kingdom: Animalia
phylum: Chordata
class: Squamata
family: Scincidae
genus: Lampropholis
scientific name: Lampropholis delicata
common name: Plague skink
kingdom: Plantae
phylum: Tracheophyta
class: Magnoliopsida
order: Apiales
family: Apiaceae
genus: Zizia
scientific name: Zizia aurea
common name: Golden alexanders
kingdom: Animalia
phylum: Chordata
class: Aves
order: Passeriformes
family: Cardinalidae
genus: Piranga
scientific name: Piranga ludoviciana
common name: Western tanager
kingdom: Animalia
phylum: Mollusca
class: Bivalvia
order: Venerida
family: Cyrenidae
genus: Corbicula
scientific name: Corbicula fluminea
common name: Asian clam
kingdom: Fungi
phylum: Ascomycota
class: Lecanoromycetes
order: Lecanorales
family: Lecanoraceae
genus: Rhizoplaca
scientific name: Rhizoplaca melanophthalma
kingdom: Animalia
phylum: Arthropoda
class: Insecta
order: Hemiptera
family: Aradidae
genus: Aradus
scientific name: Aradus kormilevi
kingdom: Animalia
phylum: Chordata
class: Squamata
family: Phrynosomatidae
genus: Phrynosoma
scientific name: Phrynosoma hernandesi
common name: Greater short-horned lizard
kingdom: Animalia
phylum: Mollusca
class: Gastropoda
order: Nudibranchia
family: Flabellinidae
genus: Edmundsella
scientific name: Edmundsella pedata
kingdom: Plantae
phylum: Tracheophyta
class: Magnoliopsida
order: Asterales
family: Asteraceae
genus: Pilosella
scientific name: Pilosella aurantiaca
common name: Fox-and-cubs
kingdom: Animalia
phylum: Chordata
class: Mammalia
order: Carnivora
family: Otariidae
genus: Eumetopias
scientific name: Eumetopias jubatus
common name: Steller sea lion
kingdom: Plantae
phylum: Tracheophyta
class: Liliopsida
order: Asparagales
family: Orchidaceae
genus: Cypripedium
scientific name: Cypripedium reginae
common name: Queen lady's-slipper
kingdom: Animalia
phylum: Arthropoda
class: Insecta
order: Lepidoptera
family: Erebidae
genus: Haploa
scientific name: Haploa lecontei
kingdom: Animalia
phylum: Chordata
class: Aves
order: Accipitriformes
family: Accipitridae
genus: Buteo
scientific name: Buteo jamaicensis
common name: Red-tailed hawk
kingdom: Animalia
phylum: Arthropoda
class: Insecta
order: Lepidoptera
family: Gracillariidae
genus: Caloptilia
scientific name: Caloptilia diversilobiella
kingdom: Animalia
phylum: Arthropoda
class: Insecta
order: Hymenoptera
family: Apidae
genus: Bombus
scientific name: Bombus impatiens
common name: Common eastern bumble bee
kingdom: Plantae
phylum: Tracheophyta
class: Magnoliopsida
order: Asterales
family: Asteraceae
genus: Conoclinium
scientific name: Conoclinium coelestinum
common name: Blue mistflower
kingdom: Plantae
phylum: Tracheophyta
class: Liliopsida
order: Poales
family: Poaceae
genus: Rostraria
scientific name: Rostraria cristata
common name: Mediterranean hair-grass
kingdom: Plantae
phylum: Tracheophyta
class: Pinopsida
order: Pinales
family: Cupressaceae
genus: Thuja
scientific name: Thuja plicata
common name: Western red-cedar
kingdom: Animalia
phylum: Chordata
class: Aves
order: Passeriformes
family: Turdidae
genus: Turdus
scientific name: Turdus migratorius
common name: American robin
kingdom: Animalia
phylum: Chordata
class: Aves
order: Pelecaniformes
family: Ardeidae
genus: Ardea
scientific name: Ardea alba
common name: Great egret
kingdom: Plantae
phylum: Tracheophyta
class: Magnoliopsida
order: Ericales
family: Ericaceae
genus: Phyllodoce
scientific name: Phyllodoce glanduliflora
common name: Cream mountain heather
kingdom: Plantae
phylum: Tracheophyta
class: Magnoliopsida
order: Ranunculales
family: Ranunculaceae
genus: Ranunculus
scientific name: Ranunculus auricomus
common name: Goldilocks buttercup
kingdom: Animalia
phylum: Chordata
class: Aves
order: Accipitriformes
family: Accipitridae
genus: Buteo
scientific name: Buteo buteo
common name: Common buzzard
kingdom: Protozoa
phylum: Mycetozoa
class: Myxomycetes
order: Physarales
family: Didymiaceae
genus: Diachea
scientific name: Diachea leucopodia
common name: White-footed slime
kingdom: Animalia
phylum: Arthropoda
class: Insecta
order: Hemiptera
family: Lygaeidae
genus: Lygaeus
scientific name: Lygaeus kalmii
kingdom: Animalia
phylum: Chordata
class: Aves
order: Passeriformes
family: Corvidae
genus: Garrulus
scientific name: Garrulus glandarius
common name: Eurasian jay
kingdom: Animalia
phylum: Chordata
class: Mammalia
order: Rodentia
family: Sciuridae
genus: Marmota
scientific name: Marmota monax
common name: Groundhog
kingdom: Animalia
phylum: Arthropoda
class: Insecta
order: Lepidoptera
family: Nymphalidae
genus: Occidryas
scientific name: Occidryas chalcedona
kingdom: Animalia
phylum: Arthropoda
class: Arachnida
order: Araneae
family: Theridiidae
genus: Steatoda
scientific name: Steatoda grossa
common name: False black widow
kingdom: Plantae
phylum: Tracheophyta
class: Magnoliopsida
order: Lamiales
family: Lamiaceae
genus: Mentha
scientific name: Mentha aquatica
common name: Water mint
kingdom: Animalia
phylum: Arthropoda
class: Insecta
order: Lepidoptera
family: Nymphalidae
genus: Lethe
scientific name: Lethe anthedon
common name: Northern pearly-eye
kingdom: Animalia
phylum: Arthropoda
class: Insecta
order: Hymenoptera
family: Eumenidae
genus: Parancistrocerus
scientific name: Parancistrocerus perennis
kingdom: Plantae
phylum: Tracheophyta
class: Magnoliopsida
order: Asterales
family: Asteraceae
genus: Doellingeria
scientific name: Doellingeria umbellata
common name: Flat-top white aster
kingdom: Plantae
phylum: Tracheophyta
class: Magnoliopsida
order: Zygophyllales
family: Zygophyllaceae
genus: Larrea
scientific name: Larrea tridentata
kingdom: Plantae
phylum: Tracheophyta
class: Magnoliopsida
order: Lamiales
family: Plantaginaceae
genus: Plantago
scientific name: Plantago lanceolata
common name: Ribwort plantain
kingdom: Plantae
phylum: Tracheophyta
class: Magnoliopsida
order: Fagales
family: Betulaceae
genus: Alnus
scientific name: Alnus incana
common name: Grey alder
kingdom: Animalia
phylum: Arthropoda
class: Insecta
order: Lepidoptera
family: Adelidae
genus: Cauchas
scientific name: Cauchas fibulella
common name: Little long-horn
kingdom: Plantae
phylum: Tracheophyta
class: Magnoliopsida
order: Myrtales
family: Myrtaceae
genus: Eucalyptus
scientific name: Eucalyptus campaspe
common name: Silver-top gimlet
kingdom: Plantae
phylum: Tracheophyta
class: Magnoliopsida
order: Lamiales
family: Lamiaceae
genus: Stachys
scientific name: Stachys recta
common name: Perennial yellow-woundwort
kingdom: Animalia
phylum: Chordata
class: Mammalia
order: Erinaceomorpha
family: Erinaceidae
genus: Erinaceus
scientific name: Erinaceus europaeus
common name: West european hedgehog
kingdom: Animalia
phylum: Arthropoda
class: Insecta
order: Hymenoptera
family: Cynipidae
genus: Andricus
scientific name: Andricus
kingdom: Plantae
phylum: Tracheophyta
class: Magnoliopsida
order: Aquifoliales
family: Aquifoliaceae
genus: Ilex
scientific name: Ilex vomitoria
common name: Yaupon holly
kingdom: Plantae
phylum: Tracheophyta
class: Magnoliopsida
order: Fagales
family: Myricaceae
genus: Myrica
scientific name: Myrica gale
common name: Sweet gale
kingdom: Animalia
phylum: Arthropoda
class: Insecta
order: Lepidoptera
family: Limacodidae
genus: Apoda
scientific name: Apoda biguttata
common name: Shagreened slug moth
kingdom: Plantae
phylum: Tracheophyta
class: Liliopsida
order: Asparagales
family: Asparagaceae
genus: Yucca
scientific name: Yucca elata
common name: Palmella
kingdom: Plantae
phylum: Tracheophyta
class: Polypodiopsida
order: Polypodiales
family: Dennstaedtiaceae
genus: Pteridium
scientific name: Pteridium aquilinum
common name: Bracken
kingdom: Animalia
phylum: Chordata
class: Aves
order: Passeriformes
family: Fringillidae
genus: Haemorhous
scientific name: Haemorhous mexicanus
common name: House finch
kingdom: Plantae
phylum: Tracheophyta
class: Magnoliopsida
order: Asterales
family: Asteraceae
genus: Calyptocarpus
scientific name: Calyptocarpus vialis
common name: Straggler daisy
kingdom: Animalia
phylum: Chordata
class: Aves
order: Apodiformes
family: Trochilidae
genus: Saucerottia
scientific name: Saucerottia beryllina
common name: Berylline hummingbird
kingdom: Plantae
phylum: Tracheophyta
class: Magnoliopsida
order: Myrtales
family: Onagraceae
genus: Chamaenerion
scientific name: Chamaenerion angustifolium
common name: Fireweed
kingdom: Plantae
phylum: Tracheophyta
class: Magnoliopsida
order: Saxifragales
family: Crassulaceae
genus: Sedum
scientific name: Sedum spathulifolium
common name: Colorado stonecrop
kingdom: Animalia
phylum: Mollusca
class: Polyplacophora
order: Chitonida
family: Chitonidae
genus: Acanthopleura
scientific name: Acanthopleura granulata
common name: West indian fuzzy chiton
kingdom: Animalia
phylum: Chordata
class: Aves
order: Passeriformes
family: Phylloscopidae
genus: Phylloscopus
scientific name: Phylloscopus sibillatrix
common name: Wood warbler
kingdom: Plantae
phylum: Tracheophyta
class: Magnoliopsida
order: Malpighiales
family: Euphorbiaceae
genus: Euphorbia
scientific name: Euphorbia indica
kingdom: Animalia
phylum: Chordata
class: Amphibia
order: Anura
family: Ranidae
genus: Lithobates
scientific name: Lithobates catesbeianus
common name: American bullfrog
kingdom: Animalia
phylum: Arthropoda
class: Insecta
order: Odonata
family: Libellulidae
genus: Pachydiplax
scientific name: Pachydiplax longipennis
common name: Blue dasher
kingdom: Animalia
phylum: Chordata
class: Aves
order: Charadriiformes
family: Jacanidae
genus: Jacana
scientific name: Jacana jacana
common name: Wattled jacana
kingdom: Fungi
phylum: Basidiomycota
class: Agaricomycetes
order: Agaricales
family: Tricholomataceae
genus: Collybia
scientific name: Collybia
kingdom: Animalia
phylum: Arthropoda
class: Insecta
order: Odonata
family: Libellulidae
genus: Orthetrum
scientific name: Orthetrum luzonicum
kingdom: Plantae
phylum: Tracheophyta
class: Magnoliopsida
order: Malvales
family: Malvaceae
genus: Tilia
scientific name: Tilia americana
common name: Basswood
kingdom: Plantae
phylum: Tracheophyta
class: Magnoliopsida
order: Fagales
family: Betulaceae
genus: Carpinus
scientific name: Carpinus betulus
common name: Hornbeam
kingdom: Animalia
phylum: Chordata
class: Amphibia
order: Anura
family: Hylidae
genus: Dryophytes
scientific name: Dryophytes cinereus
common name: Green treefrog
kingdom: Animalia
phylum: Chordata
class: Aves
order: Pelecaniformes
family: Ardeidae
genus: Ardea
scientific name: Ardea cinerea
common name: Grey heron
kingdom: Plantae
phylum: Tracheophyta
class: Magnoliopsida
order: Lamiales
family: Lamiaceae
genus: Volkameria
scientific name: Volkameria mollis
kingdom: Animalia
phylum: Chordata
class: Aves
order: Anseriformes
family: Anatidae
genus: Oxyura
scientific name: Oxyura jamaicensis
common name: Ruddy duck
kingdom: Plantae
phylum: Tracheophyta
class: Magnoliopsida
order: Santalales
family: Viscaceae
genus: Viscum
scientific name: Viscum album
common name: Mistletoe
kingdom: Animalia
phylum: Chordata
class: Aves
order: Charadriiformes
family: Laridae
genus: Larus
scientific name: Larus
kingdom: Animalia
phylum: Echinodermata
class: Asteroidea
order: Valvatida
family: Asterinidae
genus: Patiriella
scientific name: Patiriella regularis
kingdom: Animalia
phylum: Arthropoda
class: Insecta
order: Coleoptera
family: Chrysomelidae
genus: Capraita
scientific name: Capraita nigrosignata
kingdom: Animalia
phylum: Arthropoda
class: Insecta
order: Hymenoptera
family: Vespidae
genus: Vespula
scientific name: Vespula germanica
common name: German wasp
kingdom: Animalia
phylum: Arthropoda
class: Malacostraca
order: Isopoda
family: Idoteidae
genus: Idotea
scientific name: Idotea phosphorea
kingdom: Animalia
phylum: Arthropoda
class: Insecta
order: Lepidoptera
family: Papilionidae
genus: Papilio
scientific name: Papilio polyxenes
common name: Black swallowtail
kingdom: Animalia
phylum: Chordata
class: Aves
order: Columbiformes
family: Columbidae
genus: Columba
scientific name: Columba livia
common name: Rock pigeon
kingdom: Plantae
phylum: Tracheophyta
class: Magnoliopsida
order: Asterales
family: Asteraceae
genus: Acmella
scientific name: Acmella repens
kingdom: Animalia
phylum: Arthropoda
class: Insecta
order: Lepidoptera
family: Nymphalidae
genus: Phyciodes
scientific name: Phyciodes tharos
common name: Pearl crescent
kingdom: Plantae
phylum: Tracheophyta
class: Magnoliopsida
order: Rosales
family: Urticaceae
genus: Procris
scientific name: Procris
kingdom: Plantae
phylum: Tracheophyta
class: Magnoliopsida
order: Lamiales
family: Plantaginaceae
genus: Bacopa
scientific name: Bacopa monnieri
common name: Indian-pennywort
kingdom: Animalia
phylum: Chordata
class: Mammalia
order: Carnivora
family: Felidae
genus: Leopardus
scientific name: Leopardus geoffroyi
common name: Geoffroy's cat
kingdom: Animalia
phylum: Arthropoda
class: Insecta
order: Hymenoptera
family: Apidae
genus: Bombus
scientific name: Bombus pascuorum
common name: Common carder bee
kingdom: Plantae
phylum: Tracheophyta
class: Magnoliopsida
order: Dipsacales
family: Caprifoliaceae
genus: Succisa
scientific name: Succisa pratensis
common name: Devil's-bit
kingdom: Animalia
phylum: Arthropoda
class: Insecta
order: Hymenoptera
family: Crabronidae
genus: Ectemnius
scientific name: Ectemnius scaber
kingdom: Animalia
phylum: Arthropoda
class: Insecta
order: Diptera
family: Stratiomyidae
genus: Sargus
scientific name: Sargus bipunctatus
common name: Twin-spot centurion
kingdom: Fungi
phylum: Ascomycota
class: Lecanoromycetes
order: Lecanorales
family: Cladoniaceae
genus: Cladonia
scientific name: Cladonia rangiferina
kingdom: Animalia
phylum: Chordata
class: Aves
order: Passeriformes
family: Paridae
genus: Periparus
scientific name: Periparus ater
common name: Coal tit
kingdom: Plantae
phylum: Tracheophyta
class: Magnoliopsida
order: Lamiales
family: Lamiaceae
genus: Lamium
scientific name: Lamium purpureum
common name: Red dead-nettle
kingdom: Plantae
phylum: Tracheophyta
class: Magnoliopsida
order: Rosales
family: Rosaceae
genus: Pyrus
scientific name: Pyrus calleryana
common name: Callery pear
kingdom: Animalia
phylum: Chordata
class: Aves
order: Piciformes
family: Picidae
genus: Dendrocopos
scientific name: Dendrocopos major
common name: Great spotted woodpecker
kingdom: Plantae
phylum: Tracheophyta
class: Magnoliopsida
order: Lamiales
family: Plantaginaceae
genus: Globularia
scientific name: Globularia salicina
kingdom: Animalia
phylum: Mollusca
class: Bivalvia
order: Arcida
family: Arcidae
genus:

■ **Set exercise**:
Please copy the material above word for word, beginning with its very first line and continuing through the line that contains "family: Cardinalidae", including that line.

■ **Task response**:
kingdom: Animalia
phylum: Chordata
class: Squamata
family: Scincidae
genus: Lampropholis
scientific name: Lampropholis delicata
common name: Plague skink
kingdom: Plantae
phylum: Tracheophyta
class: Magnoliopsida
order: Apiales
family: Apiaceae
genus: Zizia
scientific name: Zizia aurea
common name: Golden alexanders
kingdom: Animalia
phylum: Chordata
class: Aves
order: Passeriformes
family: Cardinalidae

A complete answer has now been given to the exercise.